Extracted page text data
--- START ---

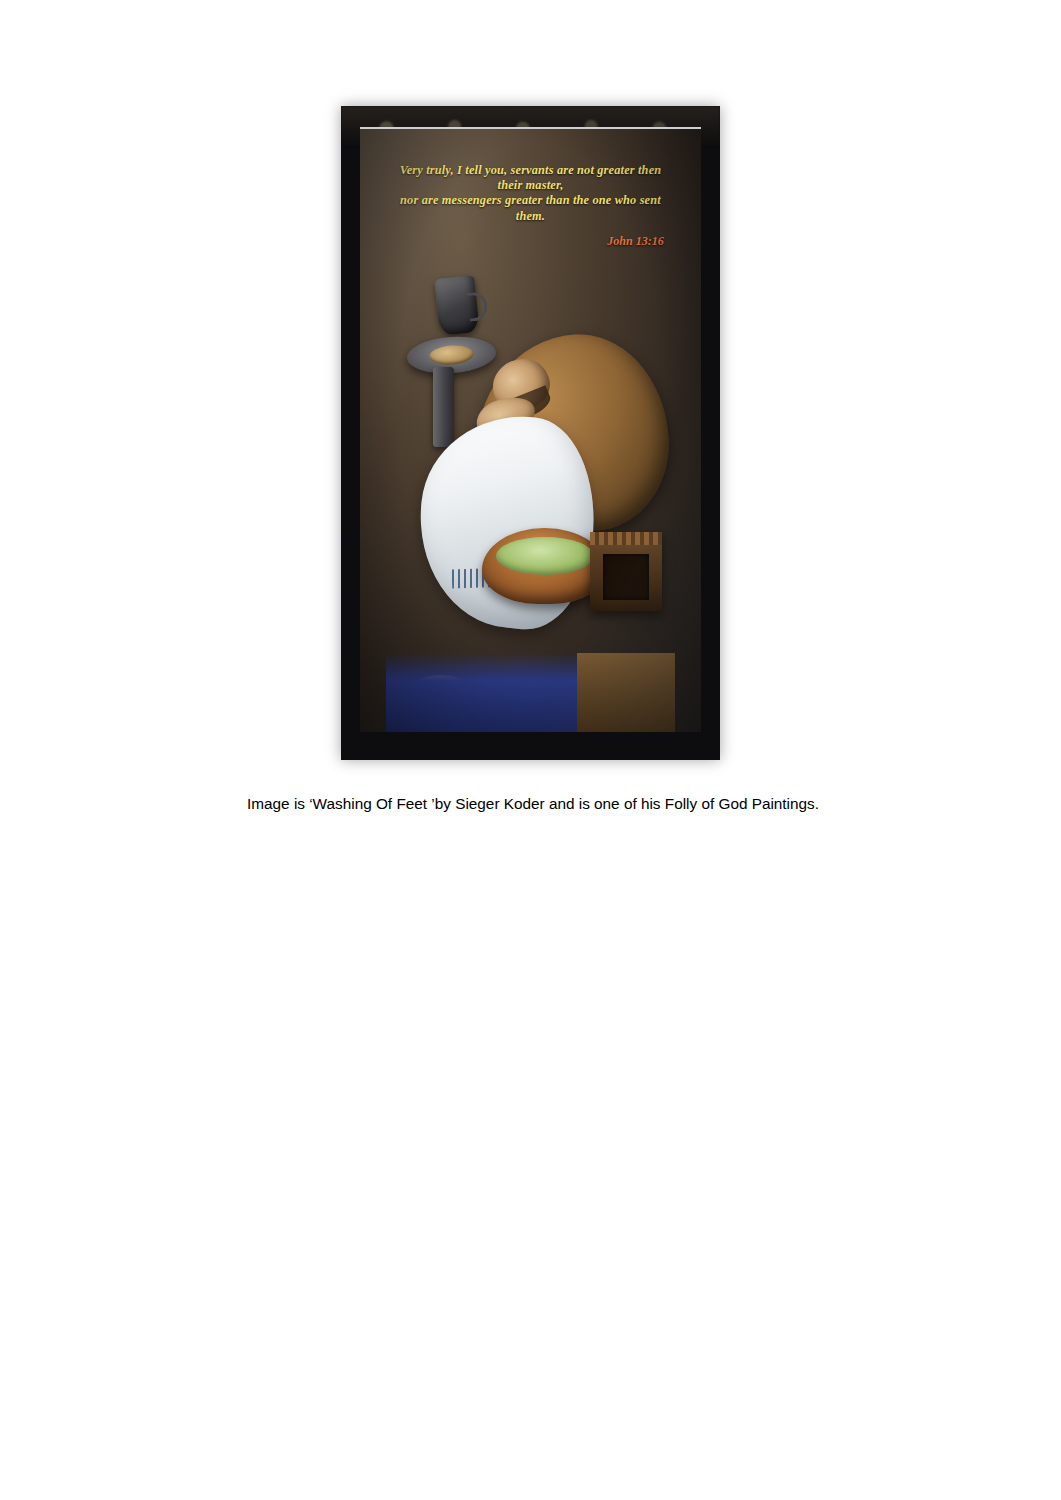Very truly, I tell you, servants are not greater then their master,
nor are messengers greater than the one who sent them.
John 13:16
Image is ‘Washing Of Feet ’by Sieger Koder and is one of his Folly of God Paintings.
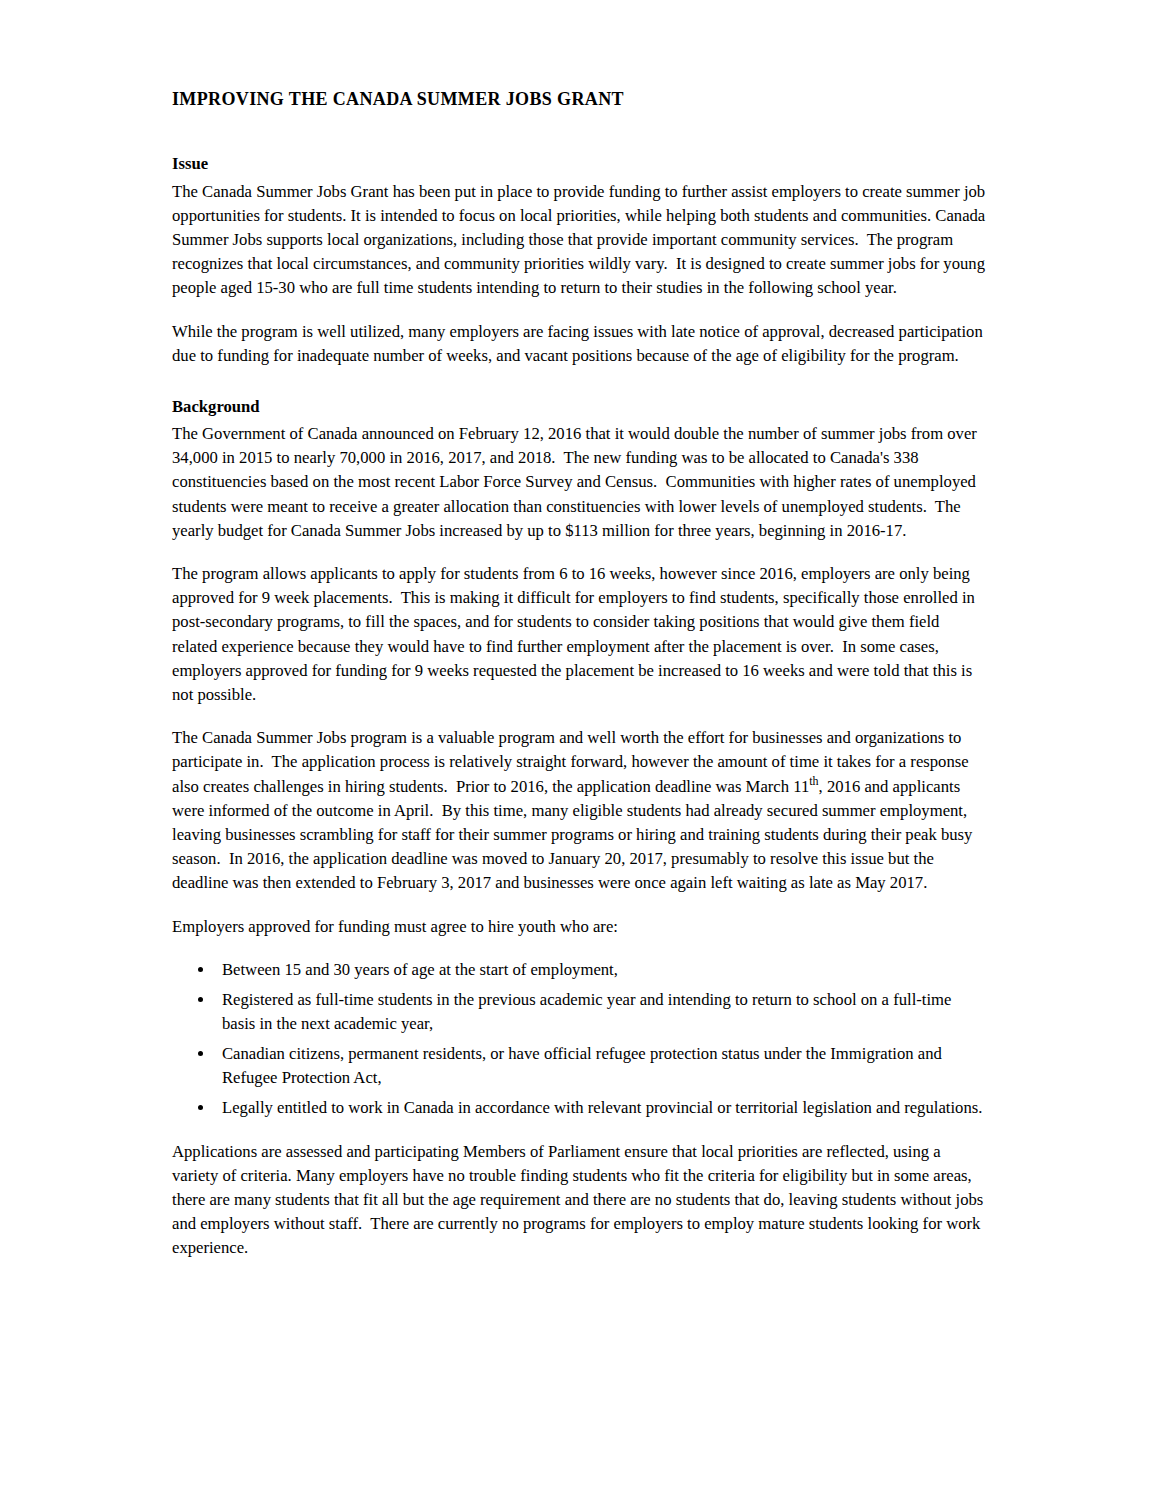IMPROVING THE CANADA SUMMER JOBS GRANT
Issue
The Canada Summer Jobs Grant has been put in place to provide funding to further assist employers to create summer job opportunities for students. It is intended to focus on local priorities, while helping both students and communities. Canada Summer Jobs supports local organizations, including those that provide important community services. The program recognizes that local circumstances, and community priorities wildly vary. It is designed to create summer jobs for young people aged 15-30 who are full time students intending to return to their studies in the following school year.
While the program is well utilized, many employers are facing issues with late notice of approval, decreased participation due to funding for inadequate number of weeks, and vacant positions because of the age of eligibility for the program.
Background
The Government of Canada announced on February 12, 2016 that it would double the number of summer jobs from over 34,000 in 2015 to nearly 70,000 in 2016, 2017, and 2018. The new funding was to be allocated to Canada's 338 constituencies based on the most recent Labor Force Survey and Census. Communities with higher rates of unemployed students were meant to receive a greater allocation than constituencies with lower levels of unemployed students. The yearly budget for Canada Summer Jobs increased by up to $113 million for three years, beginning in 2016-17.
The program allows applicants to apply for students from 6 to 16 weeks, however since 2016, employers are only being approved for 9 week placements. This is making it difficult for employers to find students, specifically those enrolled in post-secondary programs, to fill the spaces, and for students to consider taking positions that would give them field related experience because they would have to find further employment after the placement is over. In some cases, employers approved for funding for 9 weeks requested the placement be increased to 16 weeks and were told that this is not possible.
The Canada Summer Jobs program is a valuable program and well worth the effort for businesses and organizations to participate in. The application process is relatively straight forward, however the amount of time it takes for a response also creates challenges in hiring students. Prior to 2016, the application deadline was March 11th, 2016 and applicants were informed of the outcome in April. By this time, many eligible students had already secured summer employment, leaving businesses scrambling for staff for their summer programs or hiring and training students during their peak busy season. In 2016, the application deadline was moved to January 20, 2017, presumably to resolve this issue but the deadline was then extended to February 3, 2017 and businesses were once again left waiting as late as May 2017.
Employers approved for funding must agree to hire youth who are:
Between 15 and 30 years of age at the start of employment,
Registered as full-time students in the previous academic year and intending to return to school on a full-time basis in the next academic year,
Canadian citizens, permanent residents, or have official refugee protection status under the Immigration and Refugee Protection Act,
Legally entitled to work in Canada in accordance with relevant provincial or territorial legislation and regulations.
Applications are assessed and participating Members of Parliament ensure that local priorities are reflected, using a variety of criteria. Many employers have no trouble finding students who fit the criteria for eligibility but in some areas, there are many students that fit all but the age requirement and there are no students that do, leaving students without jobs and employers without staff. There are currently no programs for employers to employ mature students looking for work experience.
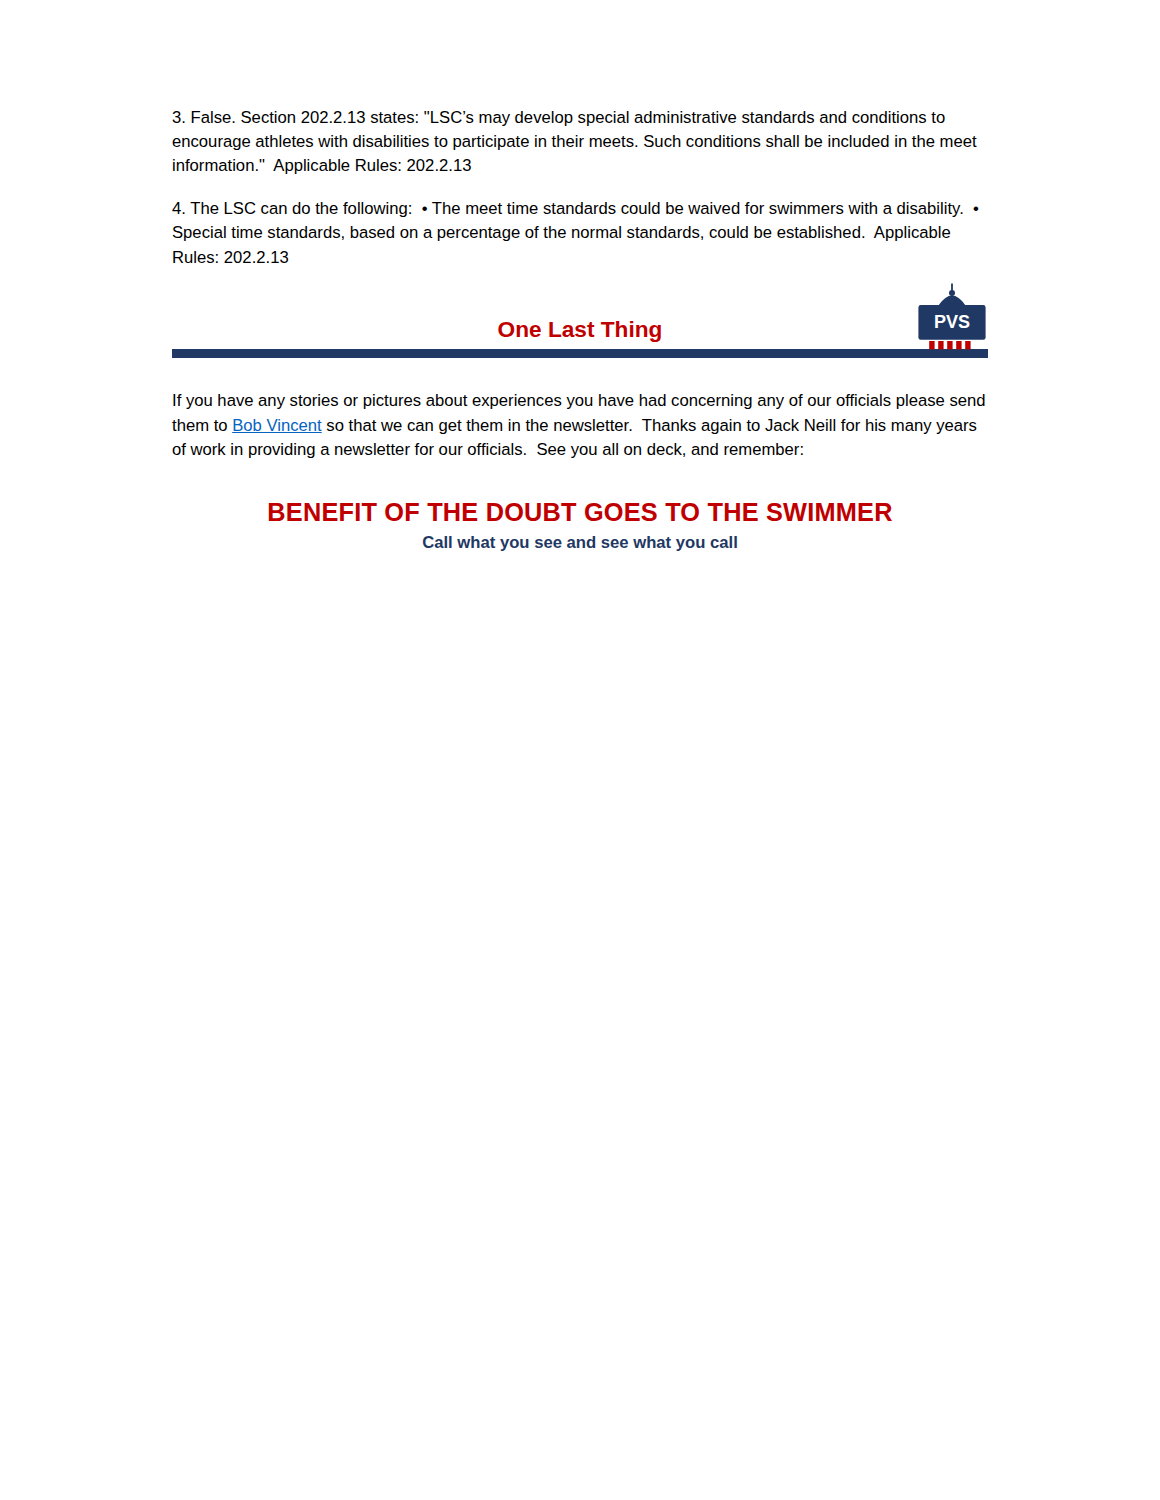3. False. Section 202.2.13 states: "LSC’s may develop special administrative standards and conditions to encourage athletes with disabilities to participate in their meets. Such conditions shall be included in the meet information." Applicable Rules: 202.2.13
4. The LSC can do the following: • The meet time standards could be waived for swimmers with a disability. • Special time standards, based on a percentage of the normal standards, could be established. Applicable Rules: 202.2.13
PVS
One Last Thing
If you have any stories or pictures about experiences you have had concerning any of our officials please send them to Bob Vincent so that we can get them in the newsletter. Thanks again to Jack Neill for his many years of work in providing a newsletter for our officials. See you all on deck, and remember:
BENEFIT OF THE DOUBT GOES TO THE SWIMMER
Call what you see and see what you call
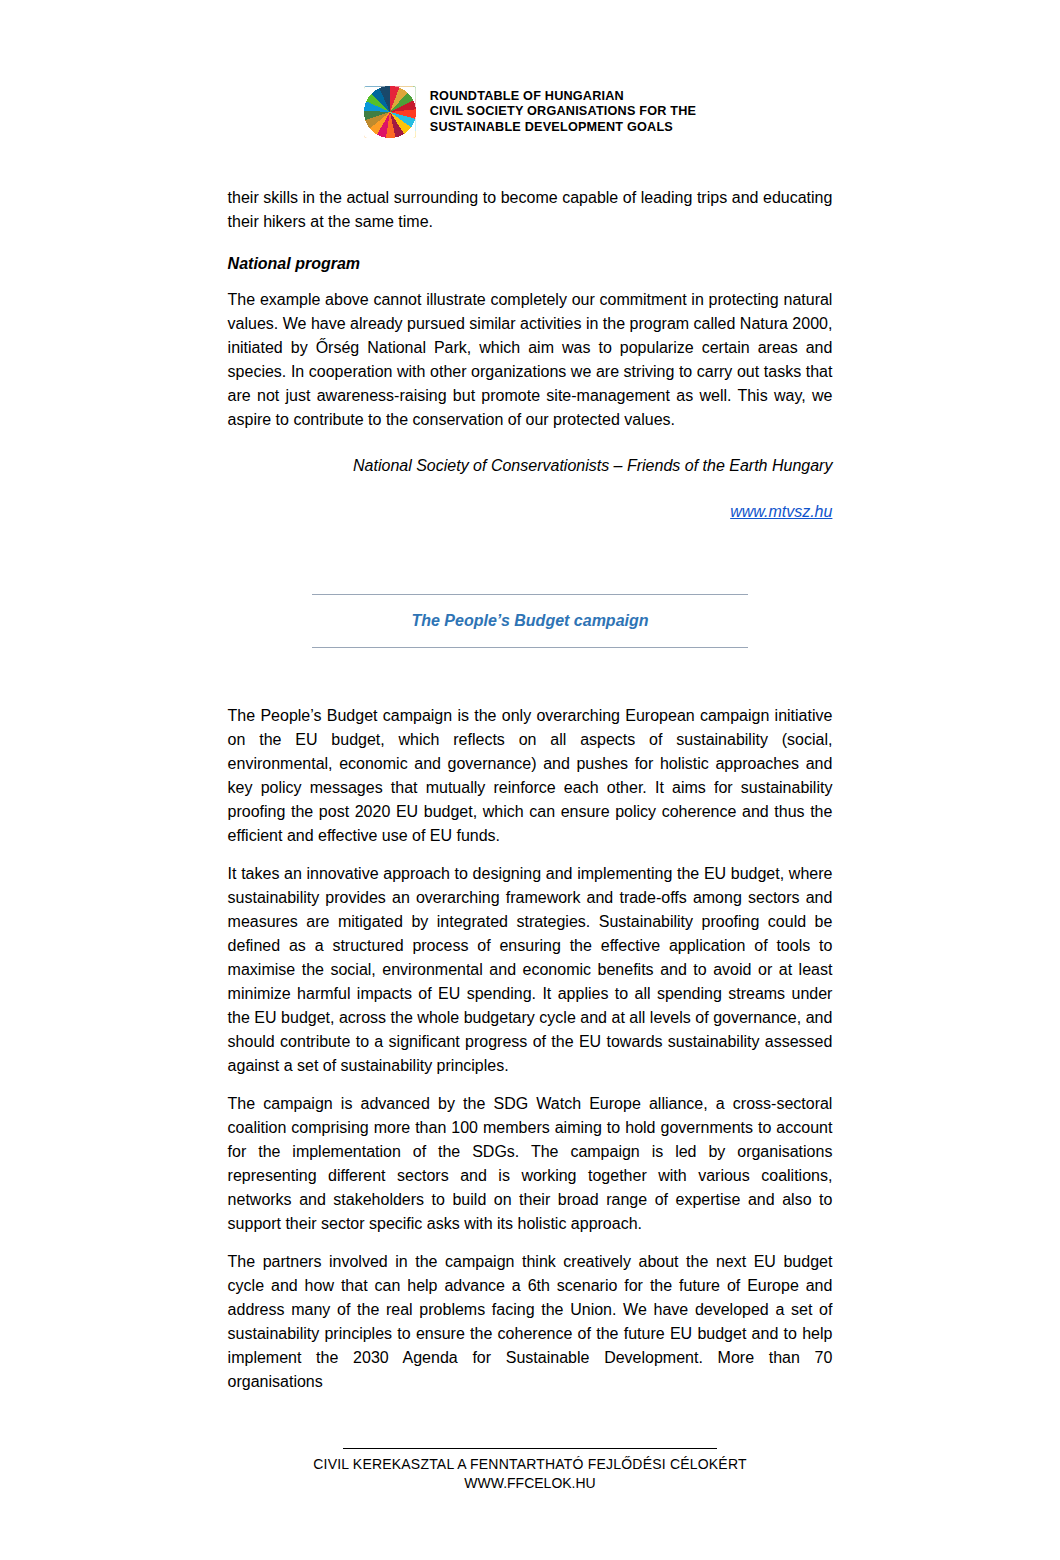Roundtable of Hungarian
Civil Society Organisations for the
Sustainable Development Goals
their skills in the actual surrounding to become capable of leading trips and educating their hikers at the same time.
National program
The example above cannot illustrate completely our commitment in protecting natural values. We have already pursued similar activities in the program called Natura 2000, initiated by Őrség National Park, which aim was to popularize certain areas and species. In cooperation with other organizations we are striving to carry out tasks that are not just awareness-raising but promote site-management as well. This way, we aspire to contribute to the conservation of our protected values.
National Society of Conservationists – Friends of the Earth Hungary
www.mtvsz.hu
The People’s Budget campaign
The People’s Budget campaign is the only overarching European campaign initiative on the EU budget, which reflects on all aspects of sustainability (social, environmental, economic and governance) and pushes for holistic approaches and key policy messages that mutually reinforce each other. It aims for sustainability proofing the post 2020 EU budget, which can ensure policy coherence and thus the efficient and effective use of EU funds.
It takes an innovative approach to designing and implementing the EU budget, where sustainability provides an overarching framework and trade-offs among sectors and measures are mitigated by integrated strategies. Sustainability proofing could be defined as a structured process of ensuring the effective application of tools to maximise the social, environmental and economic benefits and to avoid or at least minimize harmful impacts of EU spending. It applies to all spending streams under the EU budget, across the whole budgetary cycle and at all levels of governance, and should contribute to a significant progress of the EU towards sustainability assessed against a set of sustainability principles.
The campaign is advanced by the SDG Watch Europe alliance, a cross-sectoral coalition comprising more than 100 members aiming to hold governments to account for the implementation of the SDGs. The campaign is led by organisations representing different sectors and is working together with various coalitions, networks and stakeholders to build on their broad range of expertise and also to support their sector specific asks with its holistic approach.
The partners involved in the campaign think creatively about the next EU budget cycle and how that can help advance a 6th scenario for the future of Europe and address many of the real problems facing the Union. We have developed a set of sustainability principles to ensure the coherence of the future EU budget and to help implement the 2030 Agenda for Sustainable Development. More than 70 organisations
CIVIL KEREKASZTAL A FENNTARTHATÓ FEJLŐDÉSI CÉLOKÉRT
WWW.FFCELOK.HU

--- END ---

How to complete this task: For each entry, repeat its text exactly and leave out any picture it holds.

Answer space:
Very truly, I tell you, servants are not greater then their master,
nor are messengers greater than the one who sent them.
John 13:16
Image is ‘Washing Of Feet ’by Sieger Koder and is one of his Folly of God Paintings.
IMPROVING THE CANADA SUMMER JOBS GRANT
Issue
The Canada Summer Jobs Grant has been put in place to provide funding to further assist employers to create summer job opportunities for students. It is intended to focus on local priorities, while helping both students and communities. Canada Summer Jobs supports local organizations, including those that provide important community services. The program recognizes that local circumstances, and community priorities wildly vary. It is designed to create summer jobs for young people aged 15-30 who are full time students intending to return to their studies in the following school year.
While the program is well utilized, many employers are facing issues with late notice of approval, decreased participation due to funding for inadequate number of weeks, and vacant positions because of the age of eligibility for the program.
Background
The Government of Canada announced on February 12, 2016 that it would double the number of summer jobs from over 34,000 in 2015 to nearly 70,000 in 2016, 2017, and 2018. The new funding was to be allocated to Canada's 338 constituencies based on the most recent Labor Force Survey and Census. Communities with higher rates of unemployed students were meant to receive a greater allocation than constituencies with lower levels of unemployed students. The yearly budget for Canada Summer Jobs increased by up to $113 million for three years, beginning in 2016-17.
The program allows applicants to apply for students from 6 to 16 weeks, however since 2016, employers are only being approved for 9 week placements. This is making it difficult for employers to find students, specifically those enrolled in post-secondary programs, to fill the spaces, and for students to consider taking positions that would give them field related experience because they would have to find further employment after the placement is over. In some cases, employers approved for funding for 9 weeks requested the placement be increased to 16 weeks and were told that this is not possible.
The Canada Summer Jobs program is a valuable program and well worth the effort for businesses and organizations to participate in. The application process is relatively straight forward, however the amount of time it takes for a response also creates challenges in hiring students. Prior to 2016, the application deadline was March 11th, 2016 and applicants were informed of the outcome in April. By this time, many eligible students had already secured summer employment, leaving businesses scrambling for staff for their summer programs or hiring and training students during their peak busy season. In 2016, the application deadline was moved to January 20, 2017, presumably to resolve this issue but the deadline was then extended to February 3, 2017 and businesses were once again left waiting as late as May 2017.
Employers approved for funding must agree to hire youth who are:
Between 15 and 30 years of age at the start of employment,
Registered as full-time students in the previous academic year and intending to return to school on a full-time basis in the next academic year,
Canadian citizens, permanent residents, or have official refugee protection status under the Immigration and Refugee Protection Act,
Legally entitled to work in Canada in accordance with relevant provincial or territorial legislation and regulations.
Applications are assessed and participating Members of Parliament ensure that local priorities are reflected, using a variety of criteria. Many employers have no trouble finding students who fit the criteria for eligibility but in some areas, there are many students that fit all but the age requirement and there are no students that do, leaving students without jobs and employers without staff. There are currently no programs for employers to employ mature students looking for work experience.
3. False. Section 202.2.13 states: "LSC’s may develop special administrative standards and conditions to encourage athletes with disabilities to participate in their meets. Such conditions shall be included in the meet information." Applicable Rules: 202.2.13
4. The LSC can do the following: • The meet time standards could be waived for swimmers with a disability. • Special time standards, based on a percentage of the normal standards, could be established. Applicable Rules: 202.2.13
PVS
One Last Thing
If you have any stories or pictures about experiences you have had concerning any of our officials please send them to Bob Vincent so that we can get them in the newsletter. Thanks again to Jack Neill for his many years of work in providing a newsletter for our officials. See you all on deck, and remember:
BENEFIT OF THE DOUBT GOES TO THE SWIMMER
Call what you see and see what you call
Roundtable of Hungarian
Civil Society Organisations for the
Sustainable Development Goals
their skills in the actual surrounding to become capable of leading trips and educating their hikers at the same time.
National program
The example above cannot illustrate completely our commitment in protecting natural values. We have already pursued similar activities in the program called Natura 2000, initiated by Őrség National Park, which aim was to popularize certain areas and species. In cooperation with other organizations we are striving to carry out tasks that are not just awareness-raising but promote site-management as well. This way, we aspire to contribute to the conservation of our protected values.
National Society of Conservationists – Friends of the Earth Hungary
www.mtvsz.hu
The People’s Budget campaign
The People’s Budget campaign is the only overarching European campaign initiative on the EU budget, which reflects on all aspects of sustainability (social, environmental, economic and governance) and pushes for holistic approaches and key policy messages that mutually reinforce each other. It aims for sustainability proofing the post 2020 EU budget, which can ensure policy coherence and thus the efficient and effective use of EU funds.
It takes an innovative approach to designing and implementing the EU budget, where sustainability provides an overarching framework and trade-offs among sectors and measures are mitigated by integrated strategies. Sustainability proofing could be defined as a structured process of ensuring the effective application of tools to maximise the social, environmental and economic benefits and to avoid or at least minimize harmful impacts of EU spending. It applies to all spending streams under the EU budget, across the whole budgetary cycle and at all levels of governance, and should contribute to a significant progress of the EU towards sustainability assessed against a set of sustainability principles.
The campaign is advanced by the SDG Watch Europe alliance, a cross-sectoral coalition comprising more than 100 members aiming to hold governments to account for the implementation of the SDGs. The campaign is led by organisations representing different sectors and is working together with various coalitions, networks and stakeholders to build on their broad range of expertise and also to support their sector specific asks with its holistic approach.
The partners involved in the campaign think creatively about the next EU budget cycle and how that can help advance a 6th scenario for the future of Europe and address many of the real problems facing the Union. We have developed a set of sustainability principles to ensure the coherence of the future EU budget and to help implement the 2030 Agenda for Sustainable Development. More than 70 organisations
CIVIL KEREKASZTAL A FENNTARTHATÓ FEJLŐDÉSI CÉLOKÉRT
WWW.FFCELOK.HU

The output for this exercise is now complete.